==== Data extract ====

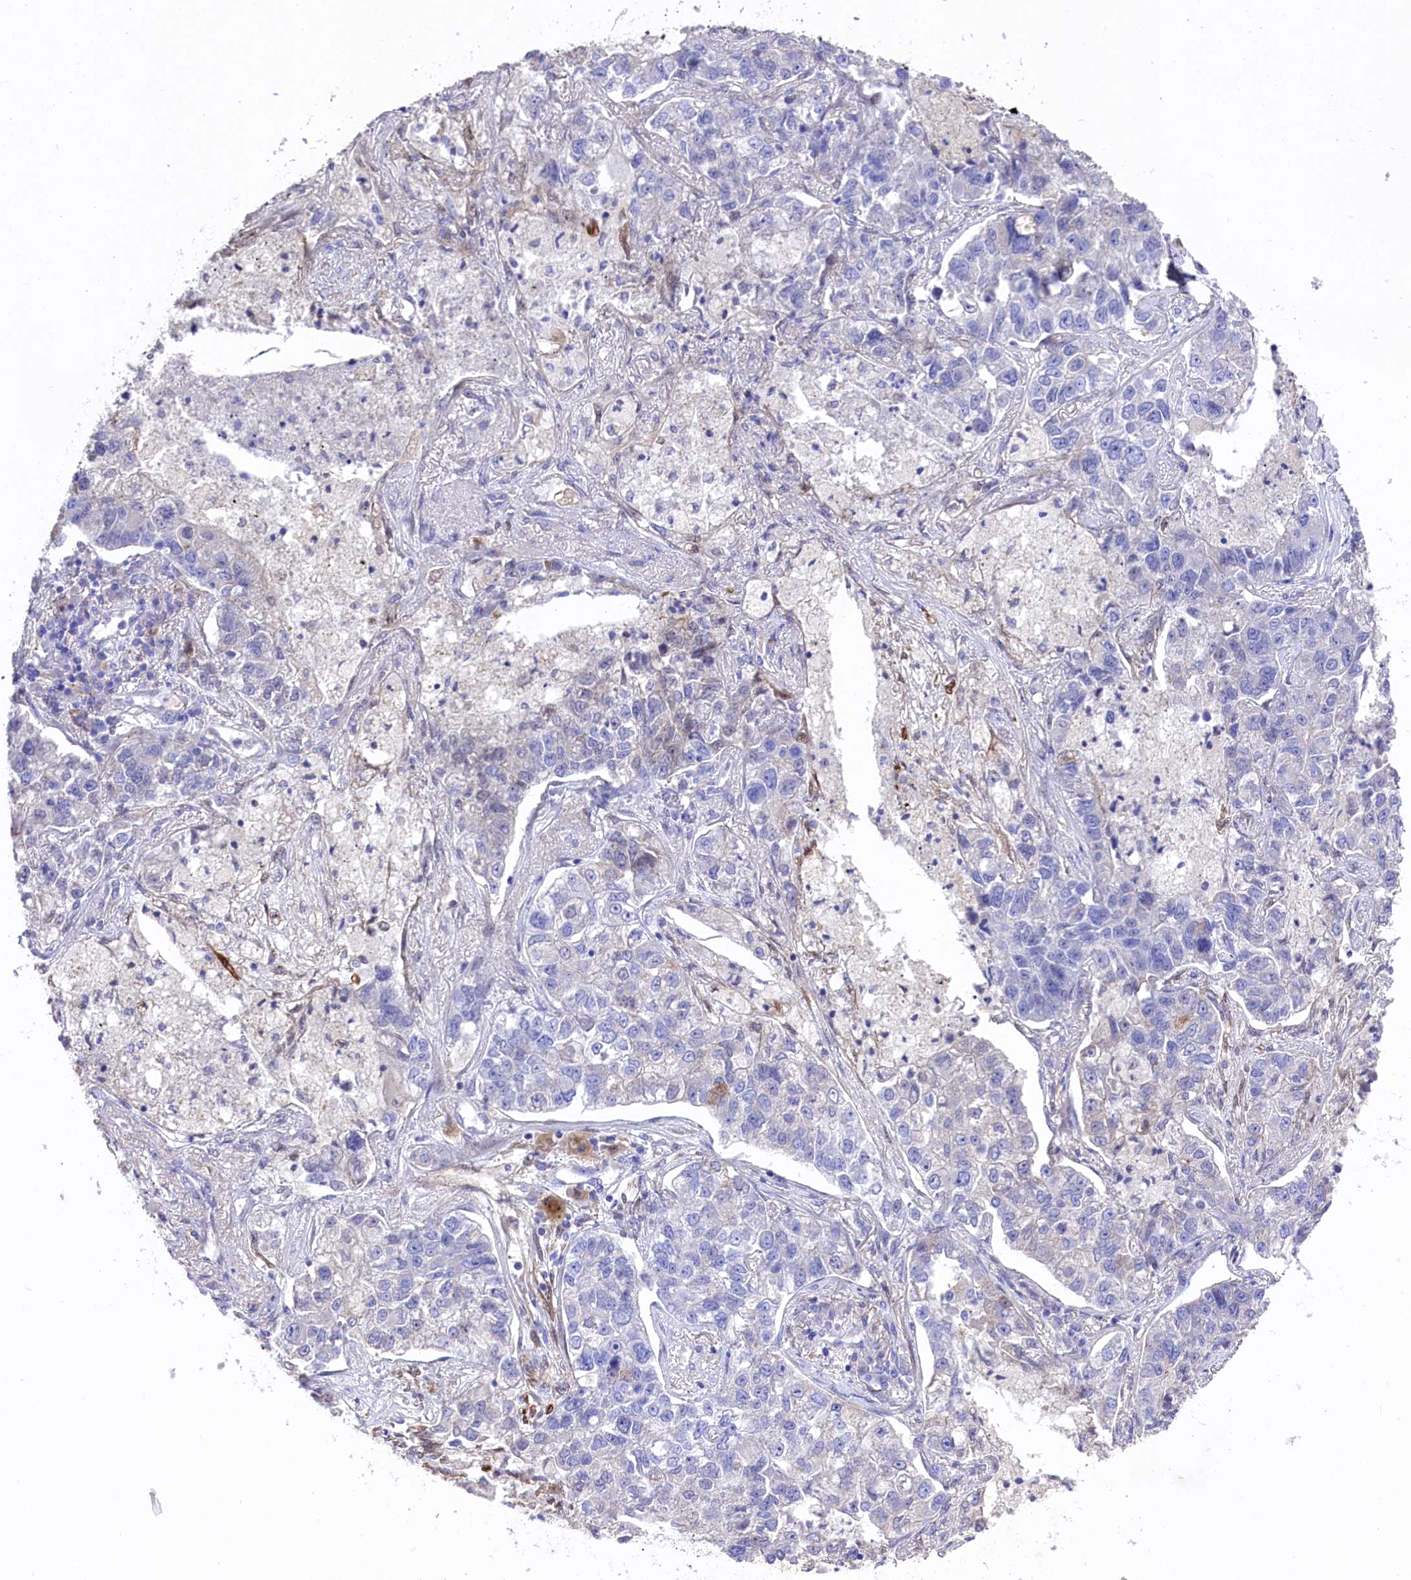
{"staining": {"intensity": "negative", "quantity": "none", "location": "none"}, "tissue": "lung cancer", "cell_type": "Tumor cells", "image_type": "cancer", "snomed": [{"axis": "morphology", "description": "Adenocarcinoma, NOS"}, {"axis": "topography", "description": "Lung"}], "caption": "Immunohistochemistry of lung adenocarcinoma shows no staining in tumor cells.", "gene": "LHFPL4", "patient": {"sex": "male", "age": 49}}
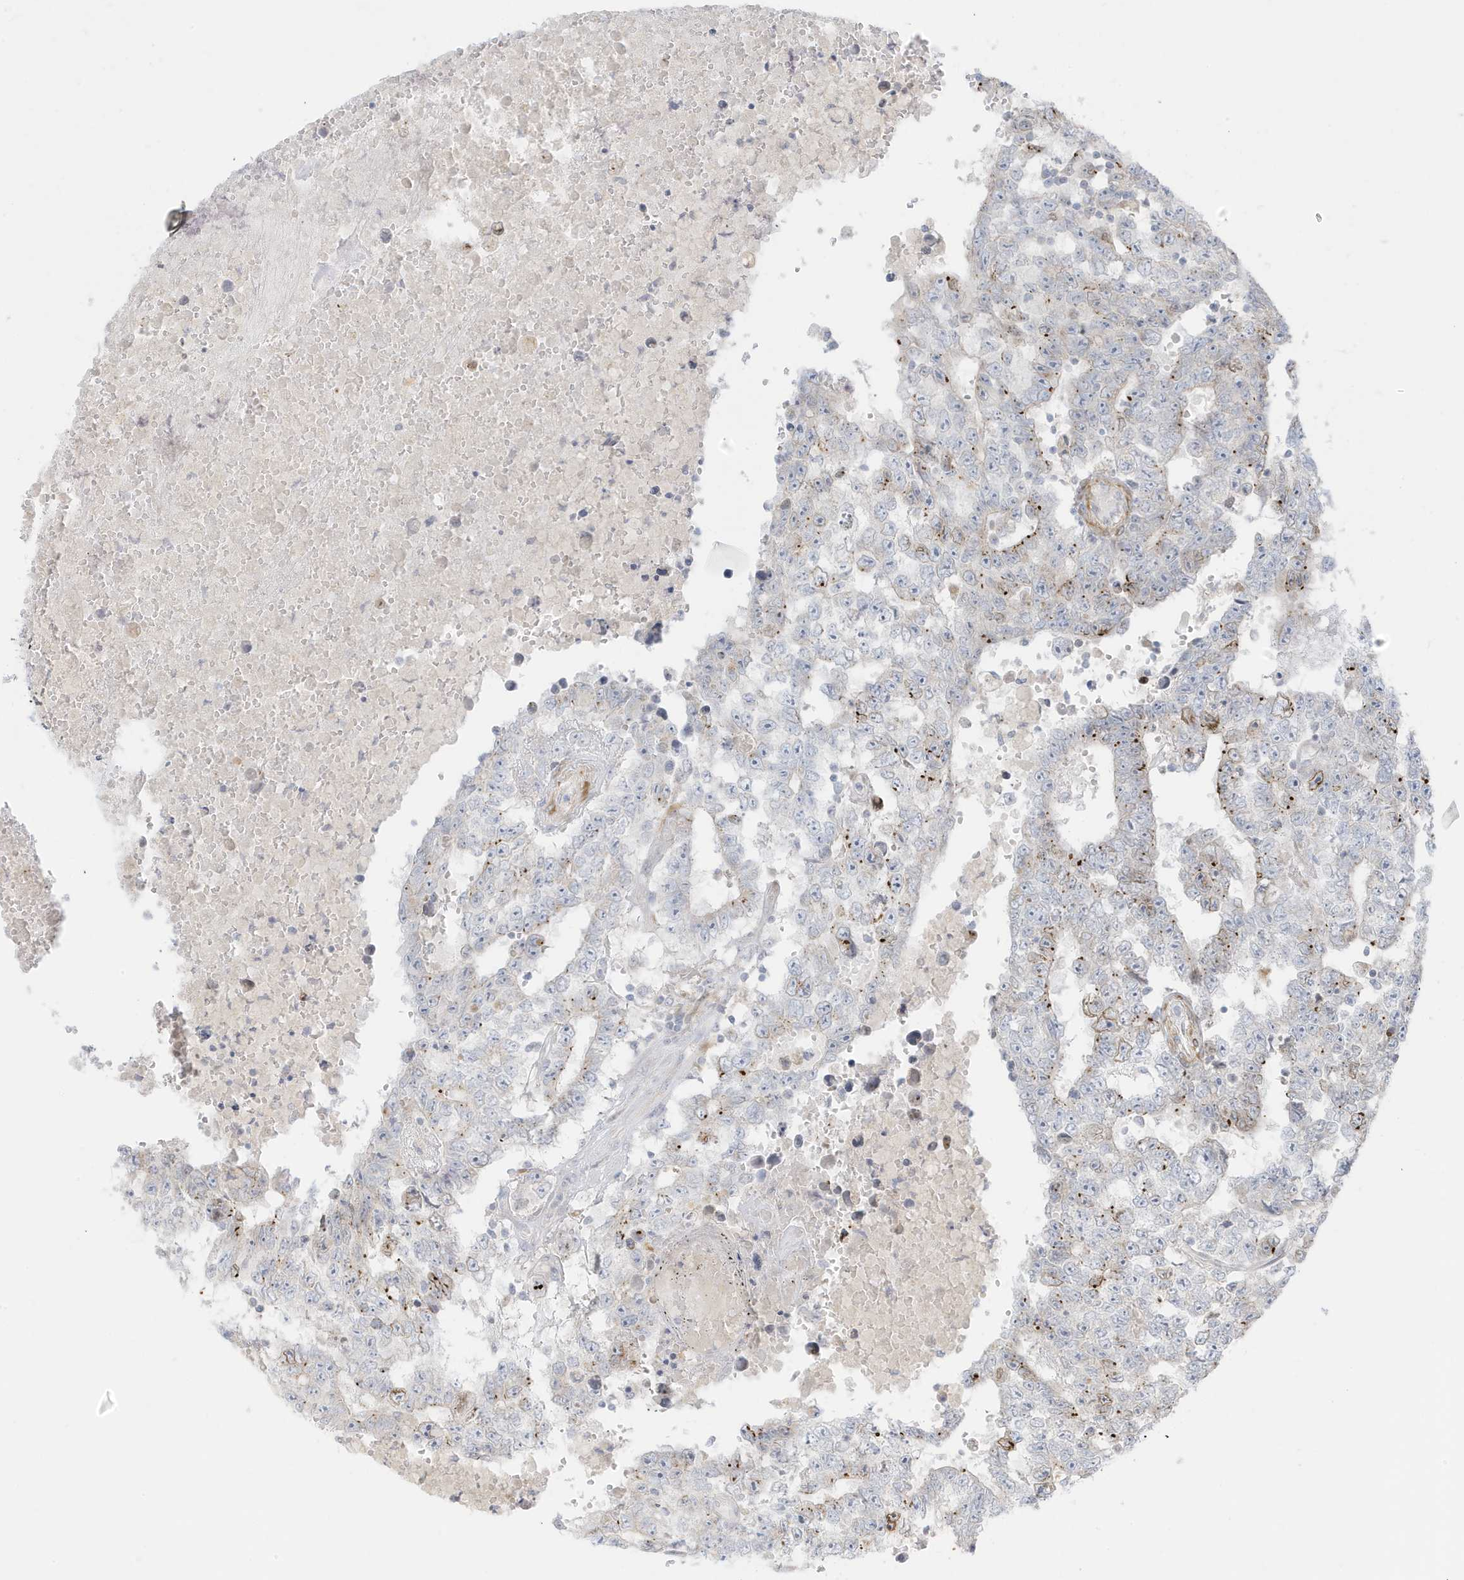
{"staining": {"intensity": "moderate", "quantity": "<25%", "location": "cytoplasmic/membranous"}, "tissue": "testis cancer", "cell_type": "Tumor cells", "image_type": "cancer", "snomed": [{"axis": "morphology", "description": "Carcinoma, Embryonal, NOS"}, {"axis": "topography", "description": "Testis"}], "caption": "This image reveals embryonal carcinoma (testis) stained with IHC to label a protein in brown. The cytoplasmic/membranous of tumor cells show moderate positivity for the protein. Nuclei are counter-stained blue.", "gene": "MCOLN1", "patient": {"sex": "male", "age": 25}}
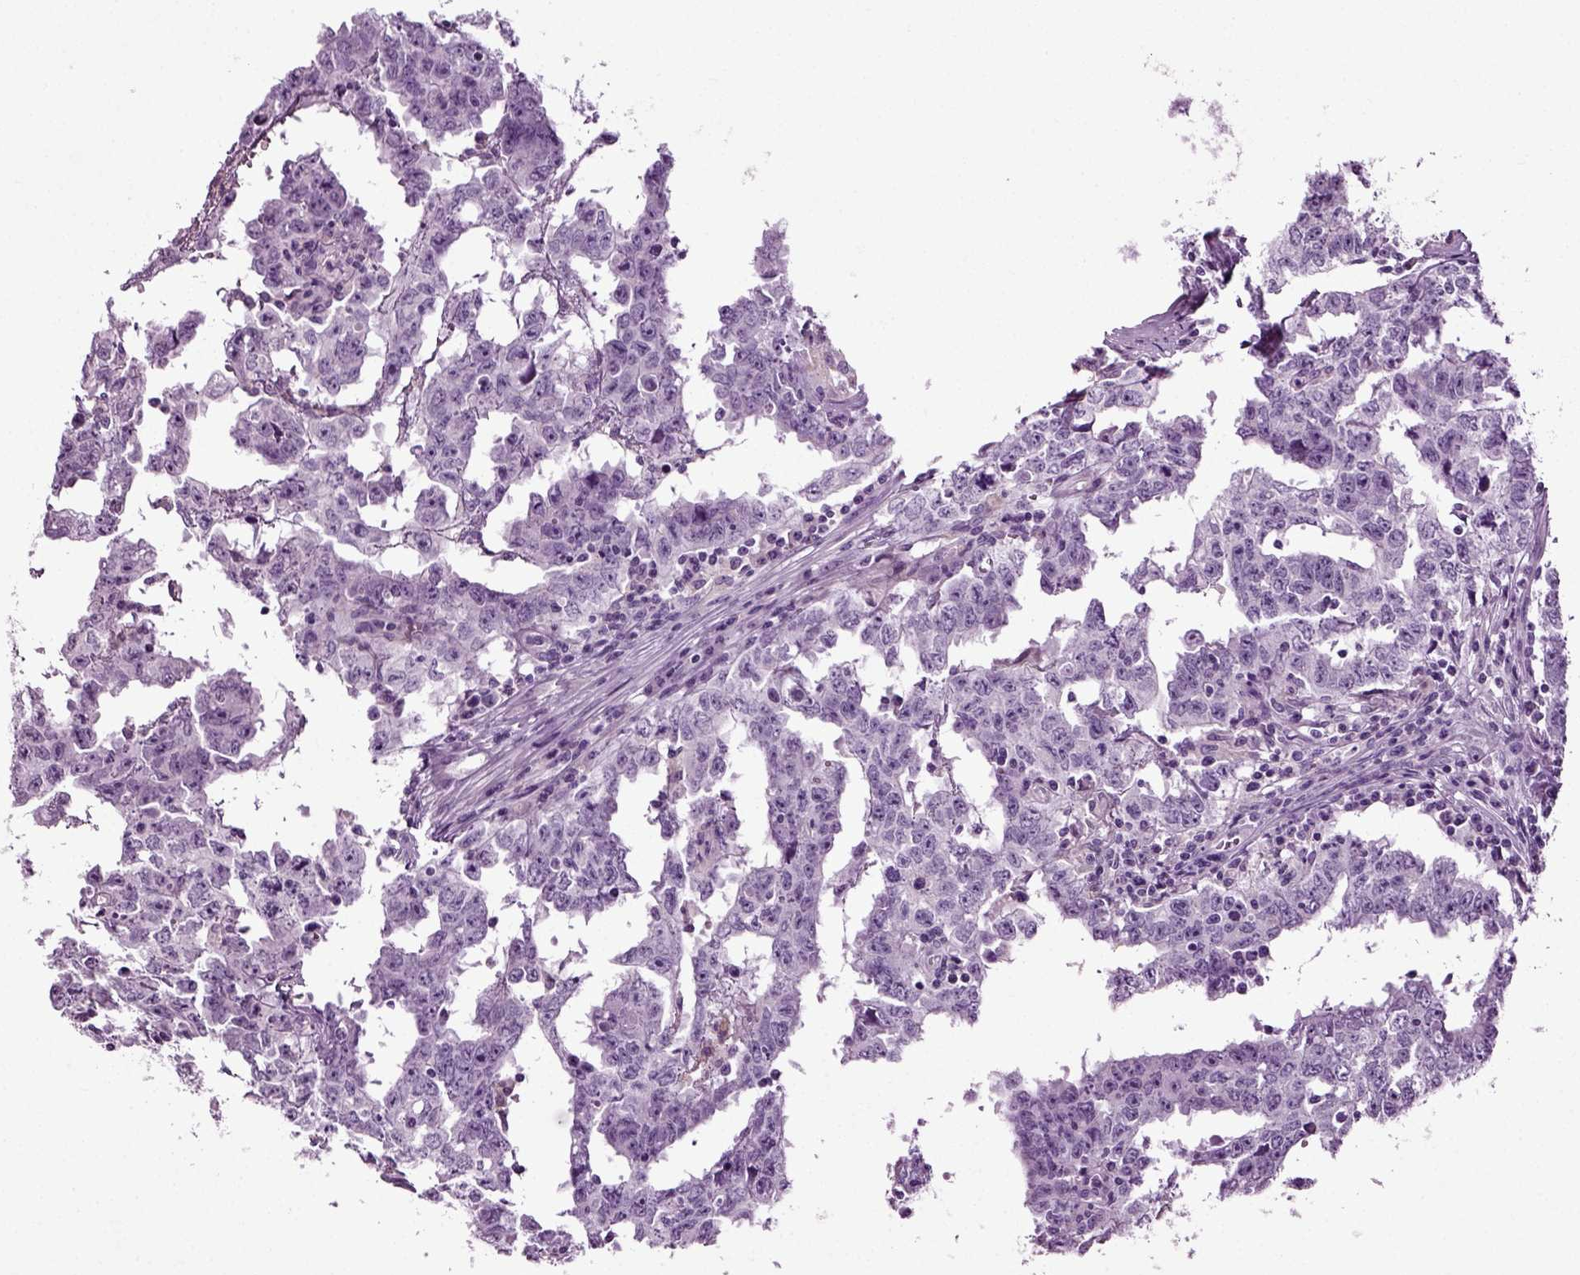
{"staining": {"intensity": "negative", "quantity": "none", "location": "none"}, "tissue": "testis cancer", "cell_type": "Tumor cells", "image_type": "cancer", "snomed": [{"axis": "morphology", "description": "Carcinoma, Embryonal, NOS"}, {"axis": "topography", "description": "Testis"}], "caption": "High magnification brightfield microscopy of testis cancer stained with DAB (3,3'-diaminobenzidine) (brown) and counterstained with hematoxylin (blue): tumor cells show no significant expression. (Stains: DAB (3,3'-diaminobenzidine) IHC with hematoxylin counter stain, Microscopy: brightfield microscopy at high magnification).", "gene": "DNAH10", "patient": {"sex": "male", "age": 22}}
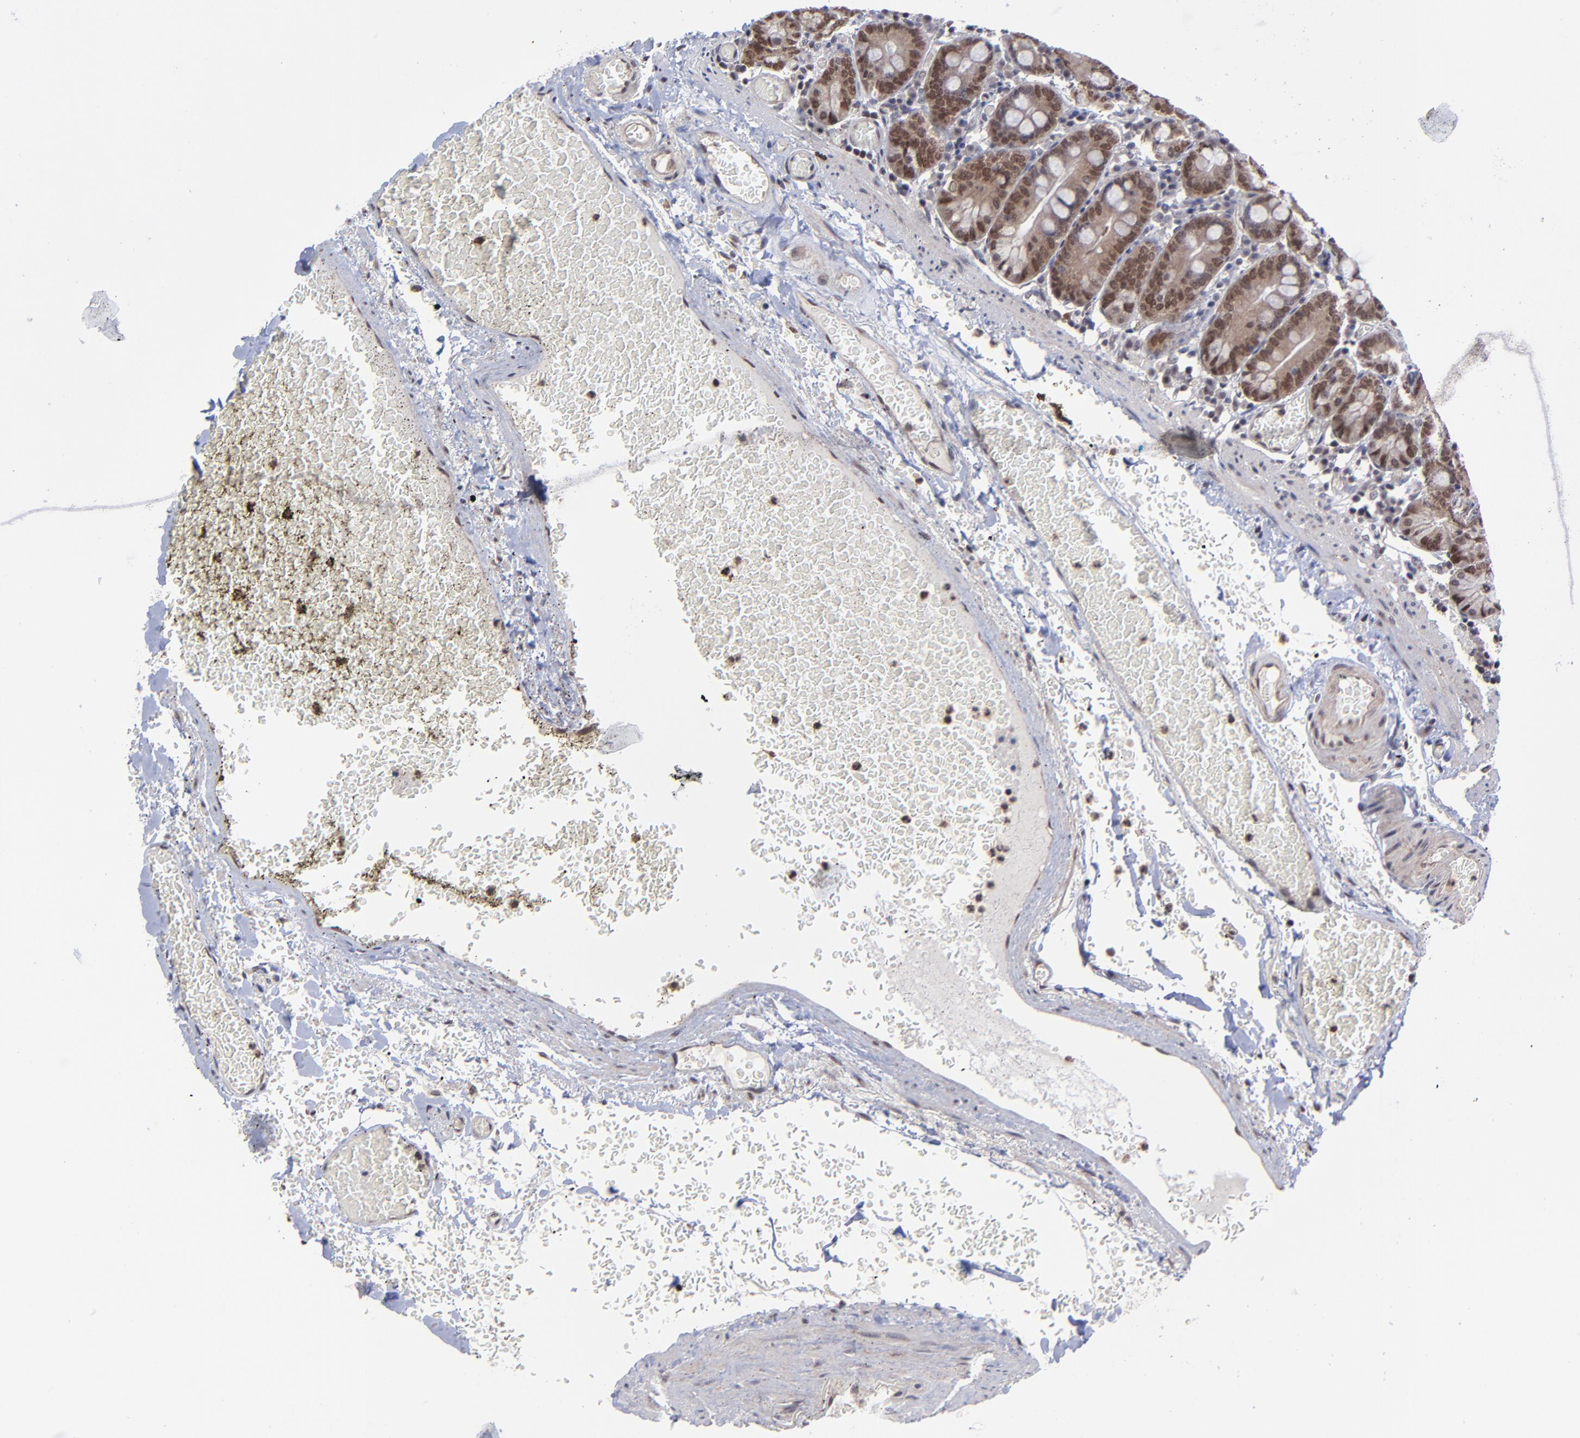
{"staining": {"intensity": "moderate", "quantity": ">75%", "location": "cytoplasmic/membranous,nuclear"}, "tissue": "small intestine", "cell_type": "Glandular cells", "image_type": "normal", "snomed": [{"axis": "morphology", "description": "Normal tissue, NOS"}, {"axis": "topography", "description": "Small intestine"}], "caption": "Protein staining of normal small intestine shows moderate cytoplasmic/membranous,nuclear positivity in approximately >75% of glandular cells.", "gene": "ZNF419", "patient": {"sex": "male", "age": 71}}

====

Exercise aim ▸
Take every line from the listing above that includes the word "stained" and copy it.

Exercise solution ▸
{"staining": {"intensity": "moderate", "quantity": "<25%", "location": "cytoplasmic/membranous"}, "tissue": "testis cancer", "cell_type": "Tumor cells", "image_type": "cancer", "snomed": [{"axis": "morphology", "description": "Carcinoma, Embryonal, NOS"}, {"axis": "topography", "description": "Testis"}], "caption": "This image reveals embryonal carcinoma (testis) stained with IHC to label a protein in brown. The cytoplasmic/membranous of tumor cells show moderate positivity for the protein. Nuclei are counter-stained blue.", "gene": "MCOLN1", "patient": {"sex": "male", "age": 25}}
{"staining": {"intensity": "negative", "quantity": "none", "location": "none"}, "tissue": "testis cancer", "cell_type": "Tumor cells", "image_type": "cancer", "snomed": [{"axis": "morphology", "description": "Carcinoma, Embryonal, NOS"}, {"axis": "topography", "description": "Testis"}], "caption": "High magnification brightfield microscopy of testis cancer stained with DAB (3,3'-diaminobenzidine) (brown) and counterstained with hematoxylin (blue): tumor cells show no significant expression. (Stains: DAB (3,3'-diaminobenzidine) IHC with hematoxylin counter stain, Microscopy: brightfield microscopy at high magnification).", "gene": "DNAH10", "patient": {"sex": "male", "age": 22}}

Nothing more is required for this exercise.